Extrait du document>
Près d’un tiers des quelque 12.000 salafistes français sont des catholiques ou protestants convertis. Suivant les préceptes des théologiens d’Arabie saoudite, ils portent la barbe et la djellaba du Prophète Mohamed. Egalement férus de high-tech. Terroristes ou non, ils sont assurés d’aller au paradis.
Cela prend plus ou moins de temps mais l’impétrant finit un jour par «se réveiller salafi, dormir salafi, penser salafi, manger salafi, bref vivre salafi». Comme cela est (presque) arrivé au chercheur Samir Amghar, dont l’ouvrage Le salafisme d’aujourd’hui. Mouvements sectaires en Occident, propose une immersion dans le quotidien des salafistes.
Pour nous, ces derniers se résument souvent à d’hâtives silhouettes croisées dans la rue. Hâtives, étonnantes, dérangeantes, effrayantes même. Mais Samir Amghar, lui, est allé bien au-delà. «J’ai développé une relation d’amour-haine avec eux, dont il a fallu que je m’extirpe pour retrouver l’objectivité du chercheur», reconnaît-il.
C’est au lendemain des attentats du 11 septembre 2001 que ce jeune sociologue décide de consacrer sa thèse de doctorat aux salafistes qu’on accuse d’être des proches d’al-Qaida. Samir Amghar ne conçoit pas son boulot de chercheur autrement que sur le terrain, immergé dans le matériel qu’il étudie, bien loin des tours d’ivoire académiques. Normal après tout, et signe de sérieux –excepté que son «objet», son «matériel» d’étude à lui est constitué par une véritable «organisation sectaire», l’un des groupes religieux les plus hermétiques qui soient.

Informations fournies>
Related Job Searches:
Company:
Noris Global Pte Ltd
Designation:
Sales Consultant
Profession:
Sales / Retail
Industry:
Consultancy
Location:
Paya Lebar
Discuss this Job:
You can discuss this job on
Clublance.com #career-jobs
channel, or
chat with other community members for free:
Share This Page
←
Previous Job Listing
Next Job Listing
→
...
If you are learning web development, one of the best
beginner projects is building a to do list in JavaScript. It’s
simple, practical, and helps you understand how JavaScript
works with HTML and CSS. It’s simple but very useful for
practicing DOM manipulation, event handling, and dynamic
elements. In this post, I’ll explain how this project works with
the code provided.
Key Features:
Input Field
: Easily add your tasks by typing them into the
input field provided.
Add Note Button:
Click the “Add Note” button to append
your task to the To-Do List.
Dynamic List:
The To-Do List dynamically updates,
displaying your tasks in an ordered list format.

Consignes>
1) Pourriez-vous recopier à l'identique le passage de l'article sur le salafisme en France qui commence par "Cela prend plus" et se poursuit jusqu'à "quotidien des salafistes." ?
2) D'après l'article sur le salafisme en France, à quel moment Samir Amghar décide-t-il de consacrer sa thèse de doctorat aux salafistes ?
3) Pouvez-vous poursuivre l'article sur le salafisme en France à partir de sa dernière phrase ?

Réponses aux consignes>
1)
Cela prend plus ou moins de temps mais l’impétrant finit un jour par «se réveiller salafi, dormir salafi, penser salafi, manger salafi, bref vivre salafi». Comme cela est (presque) arrivé au chercheur Samir Amghar, dont l’ouvrage Le salafisme d’aujourd’hui. Mouvements sectaires en Occident, propose une immersion dans le quotidien des salafistes.

2) Au lendemain des attentats du 11 septembre 2001.

3)
Qu’est-ce qu’un salafiste (français)? Nous avons soumis à Samir Amghar neuf clichés qui circulent à propos de ces «musulmans primitifs».
1 L’habit fait le salafiste
VRAI. Le plus souvent, le salafiste porte une longue barbe, une calotte et un qamîs (djellaba) qui s’arrête au-dessus des chevilles comme en son temps le prophète Mohamed (VIIe siècle). Sa tenue a pour but de renouer avec les fondements de l’islam originel.
Les salafistes femmes revêtent le jilbâb, un voile ample à large emmanchure et de couleur sombre qui laisse le visage visible, ou bien le niqâb qui ne laisse découverts que les yeux ou encore le sitar qui leur permet de voir sans être vue. Elles peuvent y adjoindre des accessoires de marque, ceinture, sac et chaussures siglées. Porter du Chanel ou du Dior n’est pas en contradiction avec les valeurs religieuses qu’elles défendent.
D’ailleurs, la «mode salafiste» est à l’origine de certaines lignes de vêtements streetwear, comme Billal Wear, qui propose un look hybride entre la tenue islamique traditionnelle et la tenue américanisée hip hop des banlieues (baskets et jean qui laissent visibles les chevilles).
2 Un vrai musulman est salafiste
FAUX. Le salafiste peut être considéré comme un musulman ultra-orthodoxe. Un musulman qui considère que l’islam doit régir l’ensemble des comportements autant sacrés que profanes. Il a une approche littéraliste des versets coraniques. Il pense que le Coran doit être compris et appliqué à la lettre.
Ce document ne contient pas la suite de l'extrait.